Starnberg – Happy Birthday, Herzblutfußballer! Er war Star-Neuzugang, Stürmer, Torjäger, Kapitän, Interimstrainer und Manager der ehemaligen SpVgg Starnberg. Er wurde im Derby zum „Napoleon". Und später sogar zum Lebensretter seines Trainers. Aber davon später.

Am Sonntag, 17. Januar, feiert Herfried Ruhs, der „Poltergeist aus der Oberpfalz, wie ihn SpVgg-Boss Dr. Gerd Wernekke einst bezeichnete, seinen 70. Geburtstag. Daheim in Murnau, wo er seit drei Jahren lebt – zur Zeit wegen Corona „völlig zurückgezogen", erzählt er.

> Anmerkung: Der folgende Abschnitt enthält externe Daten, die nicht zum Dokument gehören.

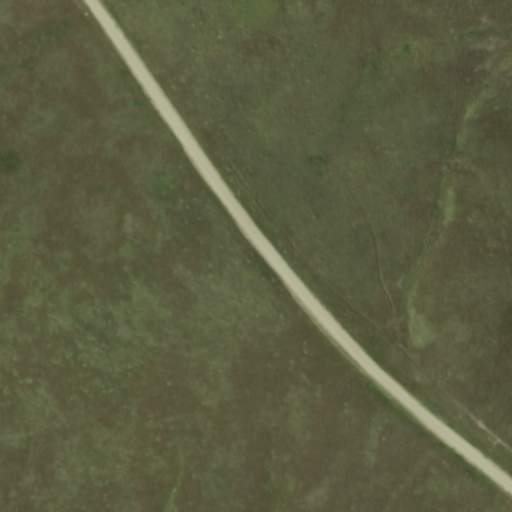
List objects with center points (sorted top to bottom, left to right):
road: (276, 266)
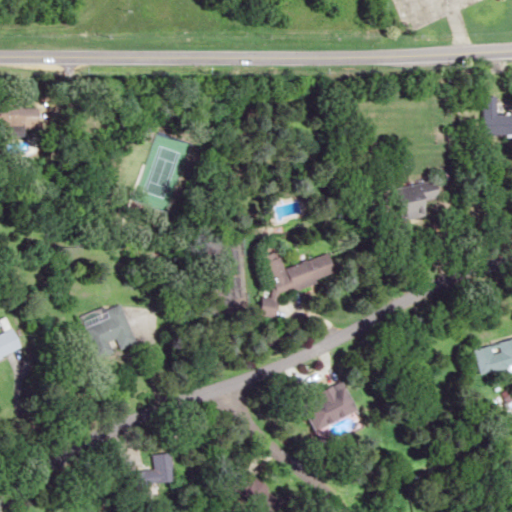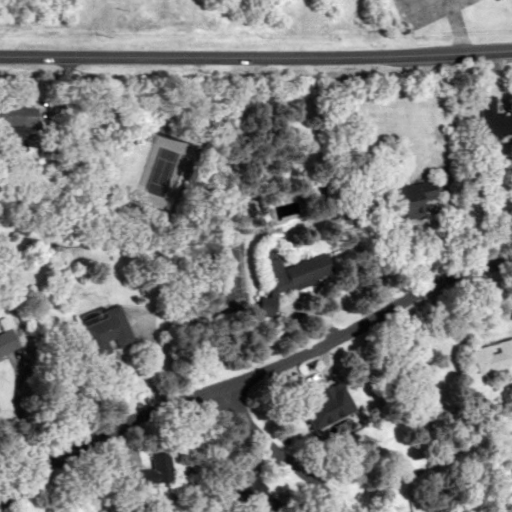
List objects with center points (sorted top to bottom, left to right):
road: (256, 54)
building: (3, 113)
building: (490, 118)
building: (406, 199)
building: (285, 276)
building: (100, 329)
building: (5, 340)
building: (491, 355)
road: (251, 373)
building: (506, 397)
building: (317, 404)
road: (275, 460)
building: (152, 469)
building: (411, 511)
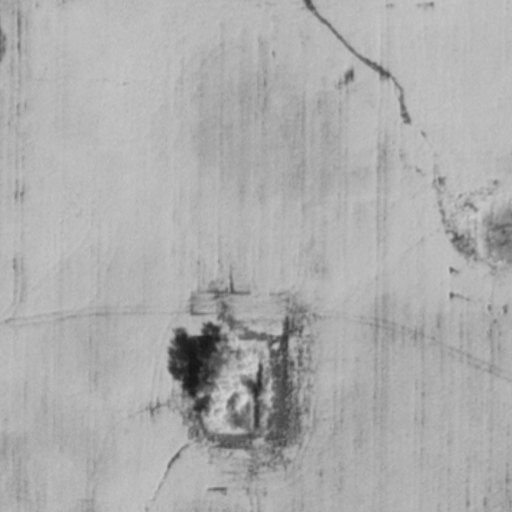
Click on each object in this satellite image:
crop: (255, 256)
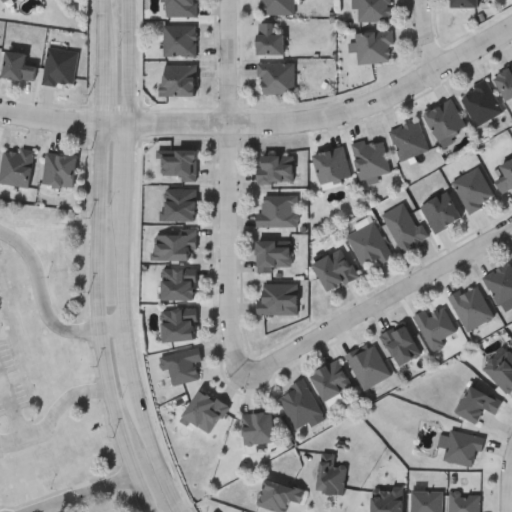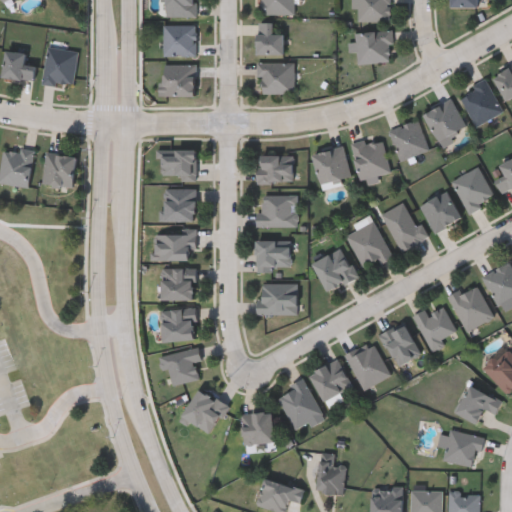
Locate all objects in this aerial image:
building: (7, 0)
building: (464, 2)
building: (464, 3)
building: (277, 6)
building: (278, 7)
building: (181, 8)
building: (182, 9)
building: (374, 10)
building: (374, 11)
road: (428, 34)
building: (181, 39)
building: (269, 39)
building: (270, 41)
building: (181, 42)
building: (373, 45)
building: (374, 47)
building: (20, 63)
road: (132, 63)
building: (61, 64)
building: (21, 67)
building: (62, 68)
building: (277, 77)
building: (181, 79)
building: (277, 79)
building: (504, 80)
building: (181, 81)
building: (504, 82)
building: (481, 101)
building: (482, 104)
road: (332, 112)
road: (53, 118)
building: (446, 120)
building: (447, 122)
road: (119, 125)
building: (409, 139)
building: (410, 141)
building: (371, 157)
building: (372, 160)
building: (179, 162)
building: (331, 163)
building: (17, 165)
road: (130, 165)
building: (180, 165)
building: (332, 166)
building: (276, 167)
building: (19, 168)
building: (61, 168)
building: (276, 169)
building: (63, 171)
building: (505, 174)
building: (506, 177)
road: (230, 186)
building: (474, 188)
building: (475, 191)
building: (180, 203)
building: (181, 206)
building: (279, 209)
building: (441, 210)
building: (280, 212)
building: (442, 212)
building: (404, 225)
building: (405, 228)
building: (369, 243)
building: (175, 244)
building: (176, 246)
building: (370, 246)
building: (273, 254)
building: (274, 256)
road: (99, 260)
road: (126, 265)
building: (335, 268)
building: (336, 271)
building: (500, 282)
building: (179, 283)
building: (501, 284)
building: (179, 285)
building: (279, 298)
road: (380, 298)
building: (280, 300)
building: (471, 306)
road: (43, 307)
building: (472, 308)
building: (180, 323)
building: (180, 325)
building: (435, 325)
building: (436, 328)
building: (401, 343)
building: (402, 346)
road: (130, 356)
building: (368, 364)
building: (183, 365)
building: (369, 366)
building: (184, 367)
building: (501, 368)
building: (502, 371)
building: (331, 379)
building: (332, 382)
building: (476, 403)
building: (301, 405)
building: (478, 406)
building: (303, 407)
road: (11, 411)
building: (205, 411)
building: (206, 413)
road: (57, 417)
building: (258, 427)
building: (259, 430)
building: (462, 447)
building: (465, 450)
road: (154, 451)
building: (329, 474)
building: (331, 477)
road: (87, 494)
building: (278, 495)
building: (280, 497)
road: (511, 499)
building: (386, 500)
building: (426, 500)
building: (388, 501)
building: (428, 501)
building: (464, 502)
building: (466, 503)
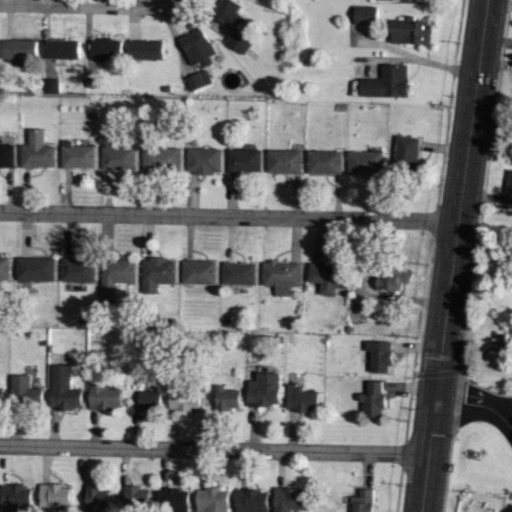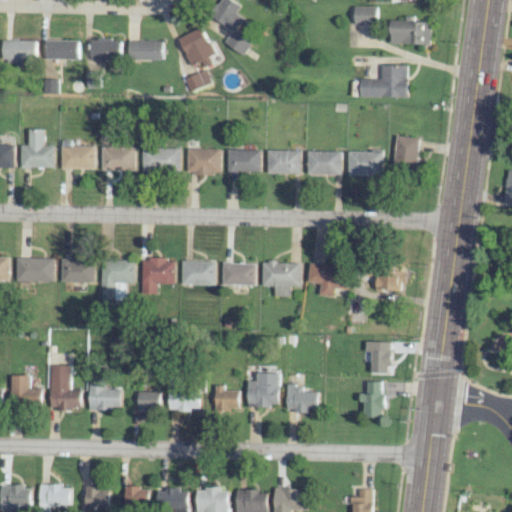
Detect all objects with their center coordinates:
building: (383, 0)
road: (84, 3)
building: (365, 14)
building: (232, 24)
building: (410, 31)
building: (197, 46)
building: (61, 49)
building: (106, 49)
building: (145, 49)
building: (19, 51)
road: (418, 58)
building: (92, 79)
building: (200, 79)
building: (387, 82)
building: (49, 85)
road: (490, 129)
building: (36, 151)
building: (405, 153)
building: (6, 155)
building: (77, 157)
building: (118, 158)
building: (160, 158)
building: (204, 160)
building: (244, 160)
building: (284, 161)
building: (324, 162)
building: (365, 162)
building: (508, 188)
road: (228, 214)
road: (451, 255)
building: (4, 268)
building: (34, 269)
building: (76, 270)
building: (198, 272)
building: (156, 273)
building: (238, 273)
building: (281, 276)
building: (327, 277)
building: (115, 278)
building: (391, 279)
building: (380, 356)
building: (63, 389)
building: (23, 390)
building: (264, 390)
building: (182, 395)
building: (1, 397)
building: (103, 397)
building: (223, 398)
building: (301, 399)
traffic signals: (433, 399)
building: (374, 400)
building: (148, 401)
road: (477, 405)
road: (499, 408)
road: (213, 449)
building: (54, 495)
building: (137, 496)
building: (15, 497)
building: (97, 498)
building: (211, 499)
building: (289, 499)
building: (251, 500)
building: (172, 501)
building: (362, 501)
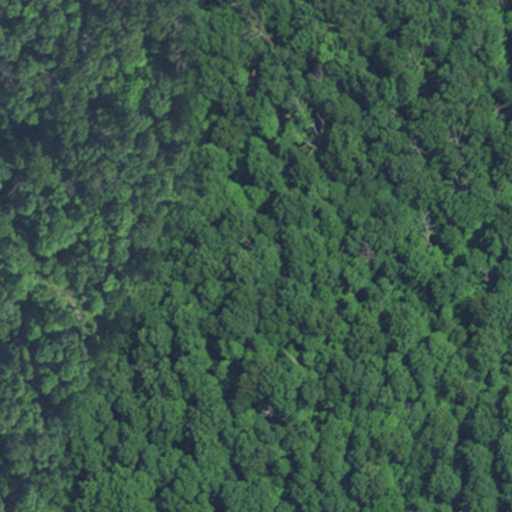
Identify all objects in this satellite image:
road: (311, 94)
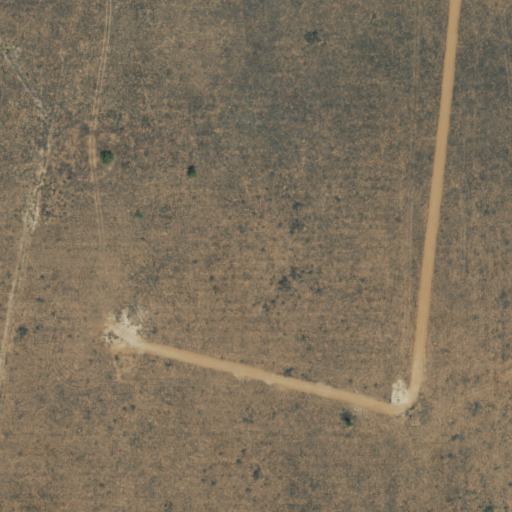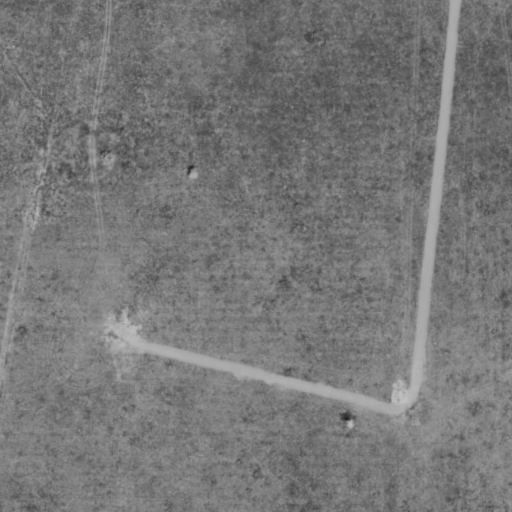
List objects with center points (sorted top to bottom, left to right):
road: (8, 158)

Deshalb gibt's auch keine Feier. Wie jeden Tag wird er auch da dreimal mit seinem Hund Emma, einem zehn Jahre alten Berner Sennen-/Howawart-Mischling, spazieren gehen. „Sonst ist nichts geplant", sagt der Jubilar.

Ruhs, der 1970 mit 19 schon Profi bei Jahn Regensburg in Liga 2 wurde, kam 1982 vom ESV Ingolstadt zur SpVgg Starnberg. Sein ESV-Mitspieler Sepp Stadler und letztlich auch Trainer Harry Pfeil, der angebliche DDR-Nationalspieler, der später als Hochstapler enttarnt und gefeuert wurde, hatten den ehemaligen Kapitän der Bayerischen Amateur-Nationalmannschaft und Diplom-Sportlehrer (je vier Semester in Regensburg und München) überredet, mit 31 runter in die Bezirksliga zu wechseln. „Pfeil hatte mir das Blaue vom Himmel versprochen", erinnert sich Ruhs. Aber als es ernst wurde, war nicht mehr viel dahinter. Der Offensiv-Mann blieb trotzdem in Starnberg, arbeitete für Sponsor und Immobilien-Händler Roland Holly („Hedos") in einem „400-Quadratmeter-Büro" in der Söckinger Dziembowski-Villa - und wurde im März 1983 zum „Napoleon". Und das kam so: Vor dem Derby gegen die FT prophezeite Ruhs, damals Interims-Spielertrainer der SpVgg, bei der Spielersitzung in der Starnberger „Schießstätte" dem Lokalrivalen ein „Waterloo hoch 14". Der Autor dieser Zeilen war zu dieser Zeit Spieler der zweiten Mannschaft – und Sport-Redakteur beim „Starnberger Merkur". Klar, dass diese Aussagen im Vorbericht in der Zeitung landeten und für mächtig Furore sorgten. Zumal die Ausgabe auch noch im Stadion verteilt wurde. Das Spiel endete 4:4, Torwart Hans Estner (nannte sich selbst gerne „Spektakel-Hans") erzielte ein 100-Meter-Tor – und Ruhs flog nach einem Foul an FT-Stratege Rainer Hoffmann per roter Karte vom Platz. „Napoleon" war nach diesem Platzverweis sein Spitzname. Ruhs Rache im Rückspiel allerdings war fürchterlich: Beim 25. Derby am 1. Oktober 1983 avancierte der Kapitän vor 600 Zuschauern zum Mann des Tages: Mit 4:2 zerlegte die mittlerweile von „Meister-Löwe" Rudi Zeiser (starb am 4. Februar 1993) trainierte SpVgg die Mannschaft von FT-Coach Rudi Fuchs. Alle vier Tore der SpVgg erzielte Ruhs. Es waren seine Saisontore acht bis elf von insgesamt 15 SpVgg-Treffern. So wurde aus „Napoleon Ruhs" der „König des Derbys", wie der legendäre Merkur-Sportreporter August E. Mehr schrieb. „Die beiden Derbys gehörten natürlich zu den Highlights meiner Starnberger Zeit", blickt Ruhs zurück.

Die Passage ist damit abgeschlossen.